Question

The kinetic energy of an alpha particle is four times the kinetic energy of a proton. The ratio \( \left( \frac{\lambda_\alpha}{\lambda_p} \right) \) of de Broglie wavelengths associated with them will be:

• A. \( \frac{1}{16} \)
• B. \( \frac{1}{8} \)
• C. \( \frac{1}{4} \)
• D. \( \frac{1}{2} \)

Hint:

The de Broglie wavelength is inversely proportional to the momentum of the particle. Since the kinetic energy is proportional to the square of the momentum, the de Broglie wavelength will be smaller for particles with higher kinetic energy.

Answer 1

The Correct Option is C

The de Broglie wavelength \( \lambda \) of a particle is related to its momentum \( p \) by the equation: \[ \lambda = \frac{h}{p} \] Where:
- \( h \) is Planck's constant,
- \( p \) is the momentum of the particle.
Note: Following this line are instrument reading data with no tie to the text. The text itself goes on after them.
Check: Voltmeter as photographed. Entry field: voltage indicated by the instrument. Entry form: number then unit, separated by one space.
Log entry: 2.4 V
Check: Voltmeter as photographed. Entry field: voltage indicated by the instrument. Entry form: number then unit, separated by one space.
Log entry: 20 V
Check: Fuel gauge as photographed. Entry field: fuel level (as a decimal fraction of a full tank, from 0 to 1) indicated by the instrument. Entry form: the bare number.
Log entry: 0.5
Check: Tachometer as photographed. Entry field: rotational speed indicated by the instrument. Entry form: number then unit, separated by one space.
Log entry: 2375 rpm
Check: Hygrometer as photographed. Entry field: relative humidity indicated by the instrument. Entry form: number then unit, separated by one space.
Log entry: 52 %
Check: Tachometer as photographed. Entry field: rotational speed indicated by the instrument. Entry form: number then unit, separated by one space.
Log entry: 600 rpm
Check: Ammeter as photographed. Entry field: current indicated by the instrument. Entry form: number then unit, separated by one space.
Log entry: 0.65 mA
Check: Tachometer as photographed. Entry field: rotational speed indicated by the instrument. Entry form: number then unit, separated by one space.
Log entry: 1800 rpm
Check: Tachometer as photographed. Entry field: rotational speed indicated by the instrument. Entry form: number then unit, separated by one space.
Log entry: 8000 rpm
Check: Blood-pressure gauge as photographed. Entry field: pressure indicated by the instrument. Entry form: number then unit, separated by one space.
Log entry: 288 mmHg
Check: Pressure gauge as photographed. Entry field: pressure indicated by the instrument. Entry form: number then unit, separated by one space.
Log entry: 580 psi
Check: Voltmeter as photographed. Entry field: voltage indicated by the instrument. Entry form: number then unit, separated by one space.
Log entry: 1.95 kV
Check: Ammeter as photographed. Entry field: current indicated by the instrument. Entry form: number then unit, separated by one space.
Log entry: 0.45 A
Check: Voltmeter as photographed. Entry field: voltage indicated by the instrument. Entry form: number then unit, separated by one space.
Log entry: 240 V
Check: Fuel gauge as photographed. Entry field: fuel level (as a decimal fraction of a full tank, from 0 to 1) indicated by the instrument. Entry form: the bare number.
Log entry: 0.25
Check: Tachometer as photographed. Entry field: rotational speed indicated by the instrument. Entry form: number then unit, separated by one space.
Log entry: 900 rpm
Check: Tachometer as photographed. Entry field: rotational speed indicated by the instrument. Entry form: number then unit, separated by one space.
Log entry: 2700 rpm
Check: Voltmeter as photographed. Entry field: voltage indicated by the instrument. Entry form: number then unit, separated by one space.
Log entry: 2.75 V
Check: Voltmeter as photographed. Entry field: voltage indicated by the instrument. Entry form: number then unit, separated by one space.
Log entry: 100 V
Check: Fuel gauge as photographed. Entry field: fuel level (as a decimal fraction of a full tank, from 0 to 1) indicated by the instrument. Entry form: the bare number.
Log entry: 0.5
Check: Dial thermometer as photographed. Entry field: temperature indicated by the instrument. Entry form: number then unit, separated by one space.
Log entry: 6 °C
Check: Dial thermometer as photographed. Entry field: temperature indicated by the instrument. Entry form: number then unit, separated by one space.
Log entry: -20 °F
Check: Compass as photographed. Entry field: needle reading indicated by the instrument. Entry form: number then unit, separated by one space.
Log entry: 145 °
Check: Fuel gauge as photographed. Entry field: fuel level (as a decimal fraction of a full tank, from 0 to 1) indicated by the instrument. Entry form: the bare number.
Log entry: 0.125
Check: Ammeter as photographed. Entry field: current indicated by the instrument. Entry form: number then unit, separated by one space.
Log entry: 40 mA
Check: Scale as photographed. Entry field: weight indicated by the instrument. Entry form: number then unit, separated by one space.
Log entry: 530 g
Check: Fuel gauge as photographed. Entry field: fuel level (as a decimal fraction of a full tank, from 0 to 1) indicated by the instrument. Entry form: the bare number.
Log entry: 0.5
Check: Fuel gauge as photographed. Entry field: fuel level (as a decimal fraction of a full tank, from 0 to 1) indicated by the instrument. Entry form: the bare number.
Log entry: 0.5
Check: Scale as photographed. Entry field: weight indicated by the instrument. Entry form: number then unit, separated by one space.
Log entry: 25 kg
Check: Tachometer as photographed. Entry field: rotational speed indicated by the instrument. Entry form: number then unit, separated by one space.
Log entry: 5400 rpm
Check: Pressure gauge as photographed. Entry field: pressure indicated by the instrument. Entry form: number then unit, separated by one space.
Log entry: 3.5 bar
Momentum is related to the kinetic energy \( K \) and mass \( m \) by the equation: \[ K = \frac{p^2}{2m} \] Thus, the momentum can be expressed as: \[ p = \sqrt{2mK} \] The de Broglie wavelength then becomes: \[ \lambda = \frac{h}{\sqrt{2mK}} \] Now, we are told that the kinetic energy of the alpha particle is four times that of the proton: \[ K_\alpha = 4K_p \] The ratio of the de Broglie wavelengths is: \[ \frac{\lambda_\alpha}{\lambda_p} = \frac{\frac{h}{\sqrt{2m_\alpha K_\alpha}}}{\frac{h}{\sqrt{2m_p K_p}}} \] Simplifying this expression: \[ \frac{\lambda_\alpha}{\lambda_p} = \frac{\sqrt{2m_p K_p}}{\sqrt{2m_\alpha K_\alpha}} = \frac{\sqrt{m_p K_p}}{\sqrt{m_\alpha K_\alpha}} \] Since the mass of the alpha particle is four times that of the proton \( m_\alpha = 4m_p \), and \( K_\alpha = 4K_p \), we get: \[ \frac{\lambda_\alpha}{\lambda_p} = \frac{\sqrt{m_p \cdot K_p}}{\sqrt{4m_p \cdot 4K_p}} = \frac{\sqrt{m_p K_p}}{\sqrt{16 m_p K_p}} = \frac{1}{4} \] Thus, the ratio of the de Broglie wavelengths is \( \frac{1}{4} \). Therefore, the correct answer is option (C).